■ Quoted passage ■
*****
Acorns Review – Grow Your Acorns Into Oaks
Acorns is a financial services company that features products including micro-investing accounts, retirement accounts, and checking accounts. Acorns enables customers to make automatic daily, weekly, and monthly recurring deposits, with no minimums, no trade fees, and a low monthly cost. While Acorns may not be the best fit for borrowers looking to maximize their earnings, it’s a great investment account for beginners that comes with some nice perks.
- What is Acorns?
- How does Acorns work?
- How much does Acorns cost?
- The bottom line
What is Acorns?
Founded in 2011, Acorns is a financial services company that promotes passive and incremental investing. While Acorns started as primarily a small-dollar investing platform, it has since expanded to offer other financial products, including checking accounts and retirement accounts.
Acorns has partnered with established investment firms like Blackrock and Vanguard to offer an affordable, accessible investment platform for consumers. Acorns is designed to simplify the investing process, encouraging investors to invest the digital equivalent of loose change. These small amounts accumulate over time, allowing investors to painlessly build their savings and grow their wealth.
How does Acorns work?
Signing up with Acorns only takes a few minutes on their website. On their homepage, you can click the green “get started” button to begin the signup process to open a brokerage account.
After you click on the button, you’ll be redirected to a form where you’ll be asked to provide your email and a password in order to create an account.
Next, you’ll have to link your bank account in order to start investing. Acorns uses bank-level security, data encryption, and more. Acorns will also ask you to provide some personal information about yourself, including your name, birthday, and social security number.
After your account is approved, you’ll be able to begin saving and investing! Plus, if you refer a friend using Acorns’ referral program, you can earn an additional $5 to get you started.
How much does Acorns cost?
Acorns has three main price tiers for its services.
The Lite Plan starts at $1 per month and features a basic investment account, spare change roundups from purchases, bonus investments from 350+ Found Money partners, and access to Acorns’ library of educational material.
The Personal Plan costs $3 per month, and comes with an Acorns investment account, retirement account, and checking account.
*****
■ Input data ■
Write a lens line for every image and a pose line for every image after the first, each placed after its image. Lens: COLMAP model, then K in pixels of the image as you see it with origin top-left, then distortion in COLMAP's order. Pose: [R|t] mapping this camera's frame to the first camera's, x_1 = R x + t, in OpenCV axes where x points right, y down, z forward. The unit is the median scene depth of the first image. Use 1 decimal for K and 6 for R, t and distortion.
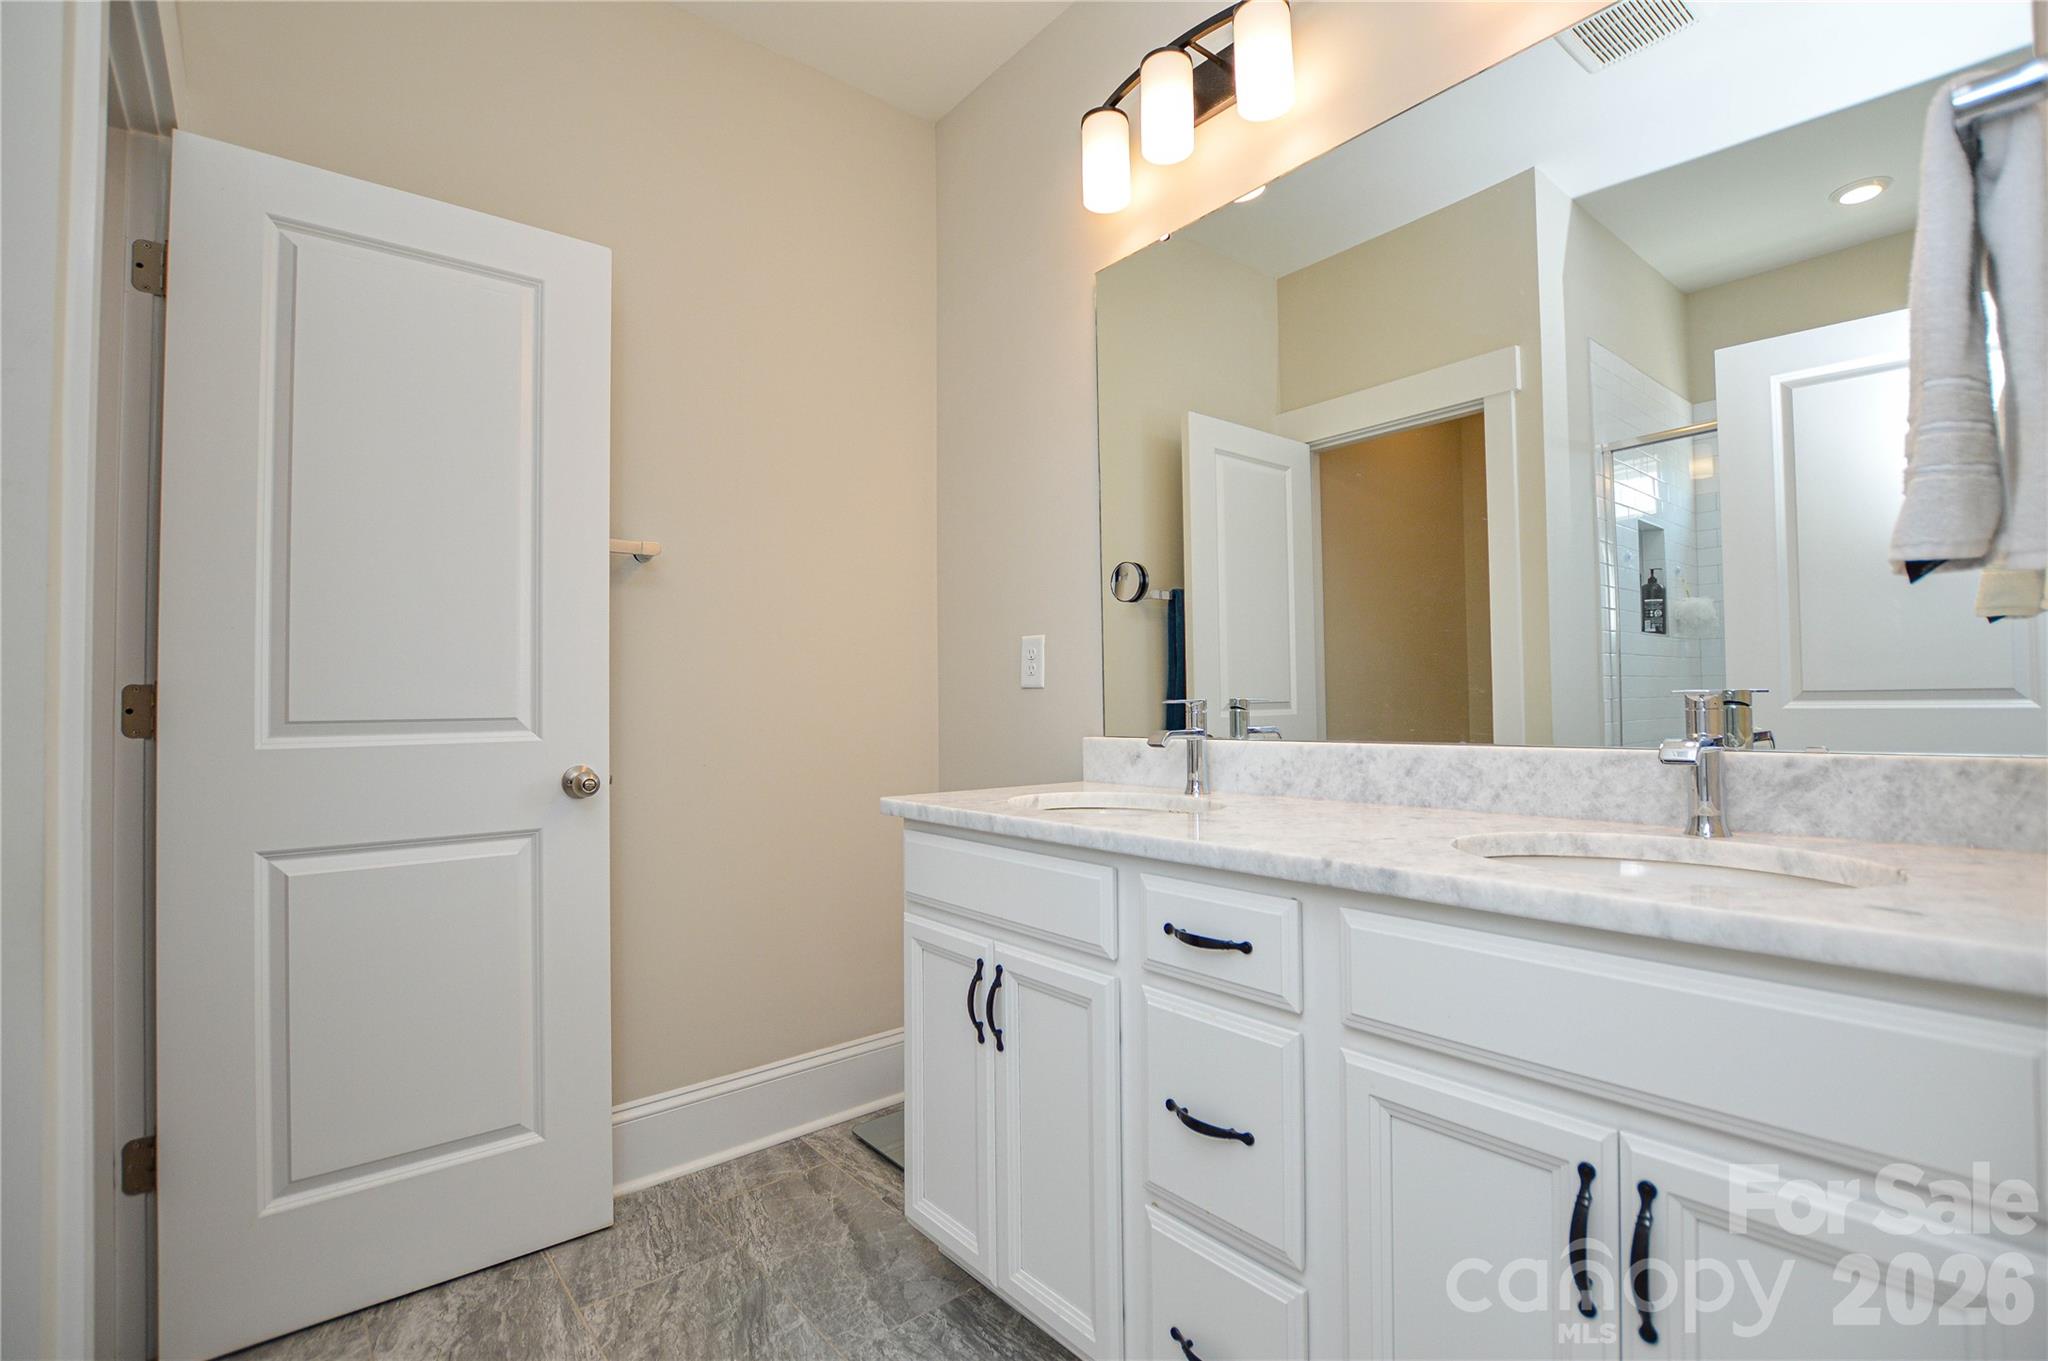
lens RADIAL K [[916.3, 0, 1028.8], [0, 916.3, 697.5], [0, 0, 1]] dist [-0.022644, 0.002971]
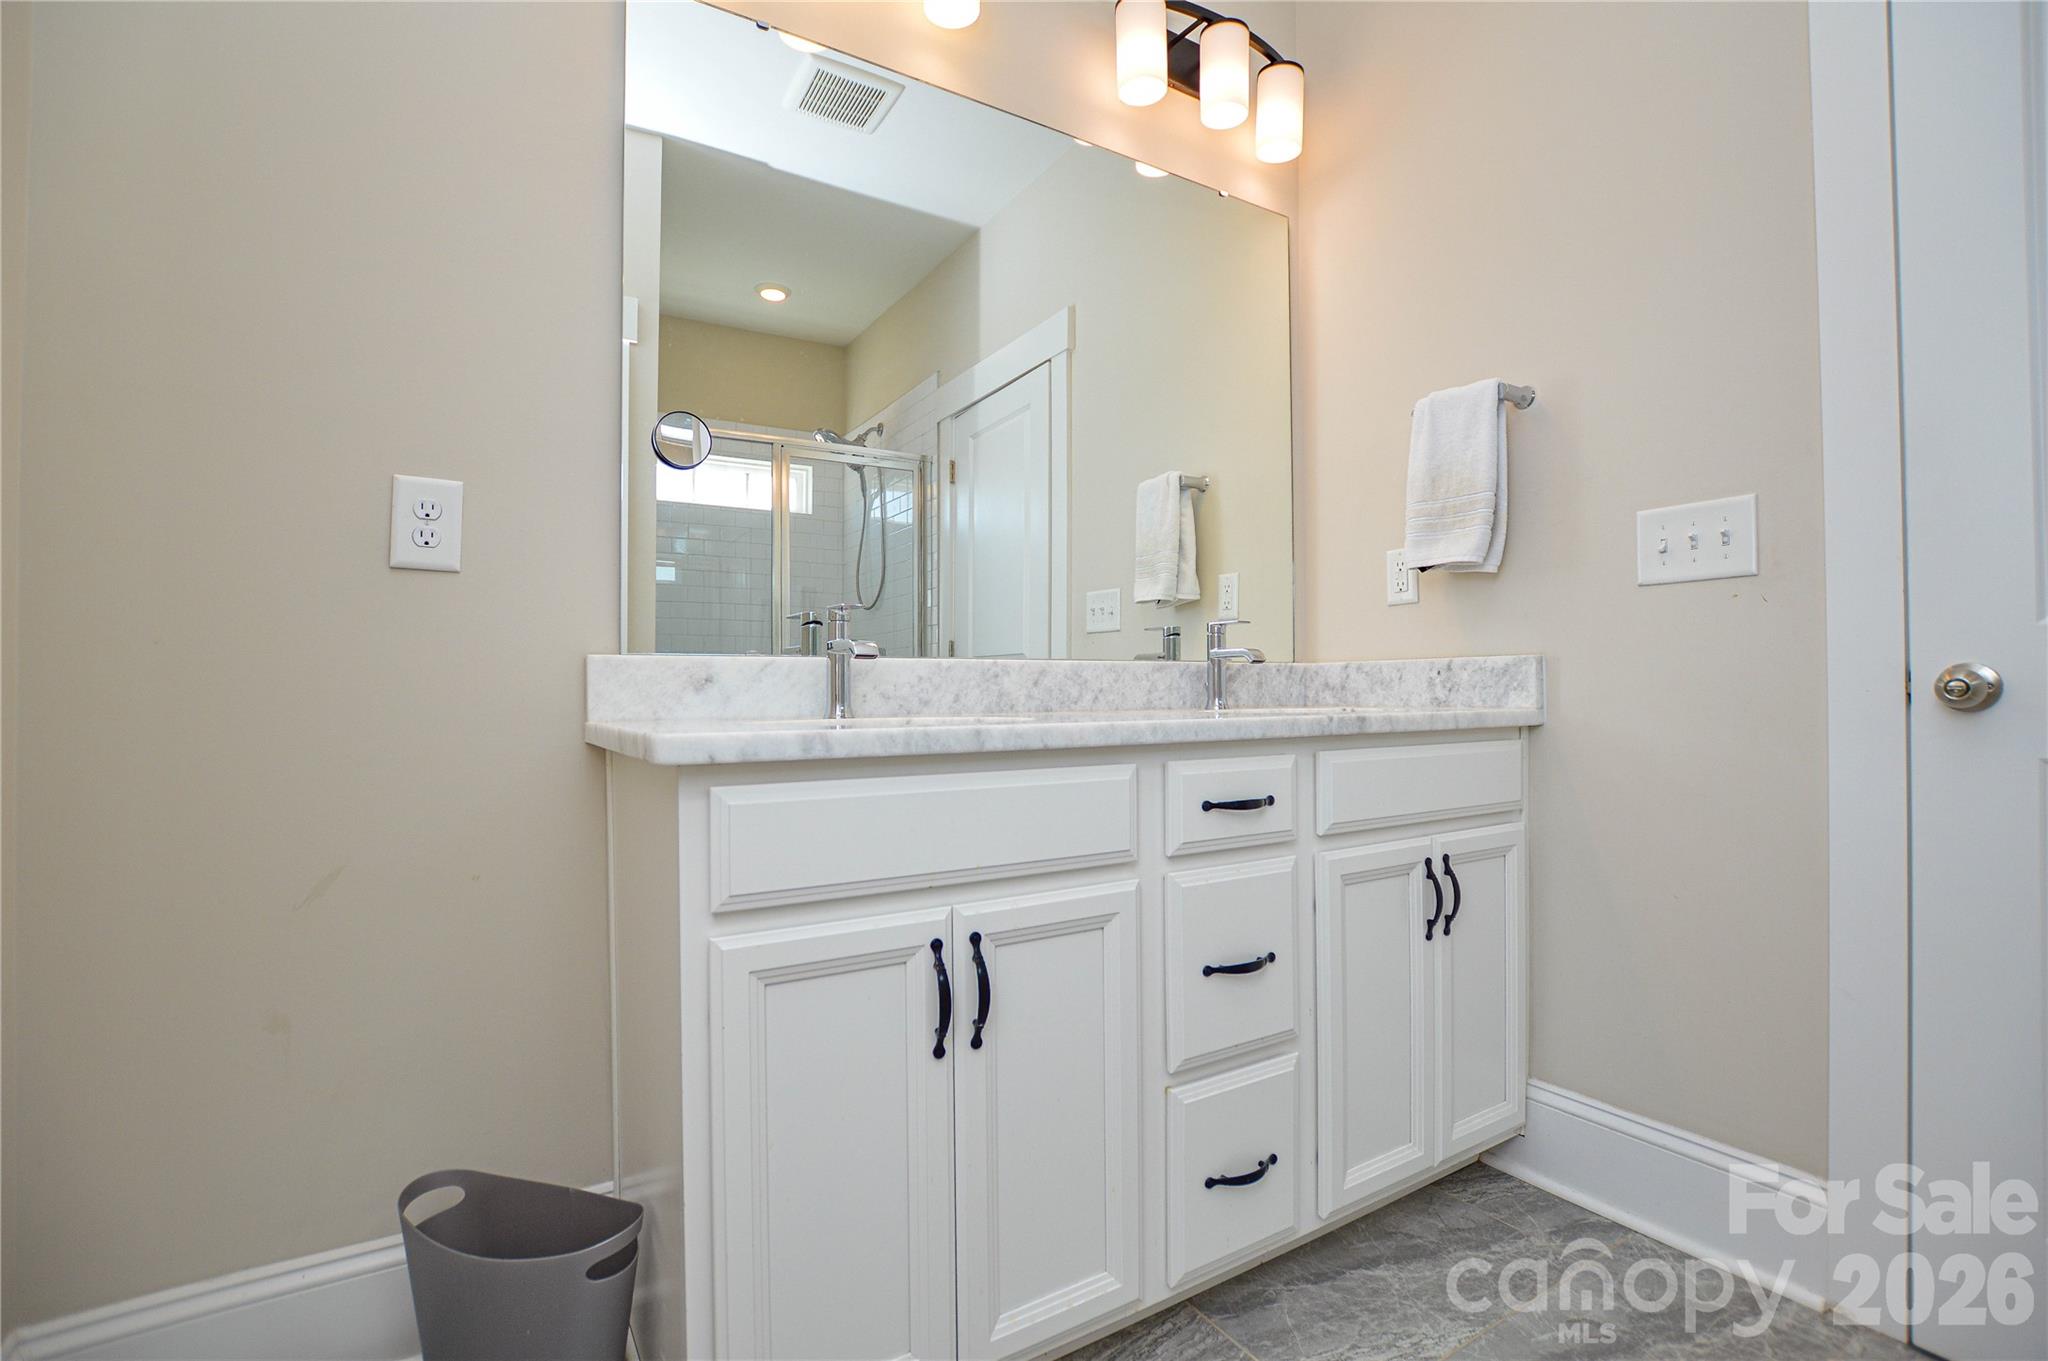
lens RADIAL K [[916.3, 0, 1023.3], [0, 916.3, 689.9], [0, 0, 1]] dist [-0.022644, 0.002971]
pose [[0.153566, 0.012143, 0.988064, -0.790983], [-0.004315, 0.999923, -0.011618, 0.110769], [-0.988129, -0.002480, 0.153606, 0.887140]]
*****
■ Using the information ■
a. In the Acorns review, what year was Acorns founded?
b. Write the next part of the Acorns review, picking up after its last sentence.
The data come from a separate source unrelated to the review.

■ Exercise responses ■
a. 2011

b.
The Family Plan costs $5, and includes everything in the personal plan, plus investment accounts for kids.
While micro-investing is Acorns’ bread and butter, it also features plenty of other services and perks worth considering. These include checking and retirement accounts, investment accounts for kids, and the ability to earn bonus investments when you shop.
Acorns Invest allows consumers to invest small amounts of money at a time in a micro-investing account. Investors can automatically add money to a diversified portfolio composed of stock and bond ETFs, originally designed with help from Nobel laureate Dr. Harry Markowitz.
When you invest money with Acorns, your funds are automatically diversified over 7,000 stocks and government and corporate bonds. Account holders can choose how much risk they’re willing to tolerate, with conservative, moderately conservative, moderate, moderately aggressive, and aggressive options.
Acorns customers can make automatic daily, weekly & monthly recurring investments. Account holders also have the option to invest spare change leftover by rounding up to the nearest dollar on purchases with Acorns’ real-time Round-Ups feature. Acorns accounts have no monthly minimums, no trade fees, and a monthly cost of $1 to $5 depending on which plan you choose. Acorns Invest is SIPC insured.
Acorns Later is Acorns’ version of retirement savings. Billed as an easy, automated way to save for retirement, this account lets consumers set up an IRA and fund it through automatic contributions. Options include Roth IRAs, traditional IRAs, and SEP IRAs. You can begin investing with just $5, and grow your savings over time.
Acorns claims that they’ve dubbed this type of account “later” rather than “retirement” because many people think they might never retire, while others are already doing what they love before retirement age. While this language can be a little grating for young investors who think that they should be able to retire someday, Acorns’ simple, intuitive, and automated savings process has a lot to recommend it. Acorns Later accounts are included in the $3 per month Personal Plan and the $5 per month Family Plan.
Acorns also offers a checking account for customers. The main advantage of an Acorns Spend checking account is that it allows account holders to combine checking, investing, and retirement savings all in the Acorns app.
This online-only checking account features direct deposit, mobile check deposit, check sending, and more. Cardholders can instantly invest spare change, and also have access to a network of fee-free ATMs if they ever need to withdraw paper money.
The account comes with a tungsten metal debit card with a matte green finish and custom-engraved signature, which is slightly gimmicky but has a satisfying heft. Like Acorns Later, Acorns Spend is included in the $3 per month Personal Plan and the $5 per month Family Plan. Acorns spend is FDIC insured.
Acorns Early is an investment account for kids that’s easy to set up and even easier to use. You can set up multiple accounts for different children at no additional cost, and can save for a variety of expenses. Acorns Early is a UTMA / UGMA account, which means that the money invested can be spent on anything that benefits the child, with no specific category limits.
Acorns Early also features financial literacy content for families, which can help you to teach your children how to save, invest, and responsibly manage their personal finances. Acorns Early is only available through the $5 per month Family Plan.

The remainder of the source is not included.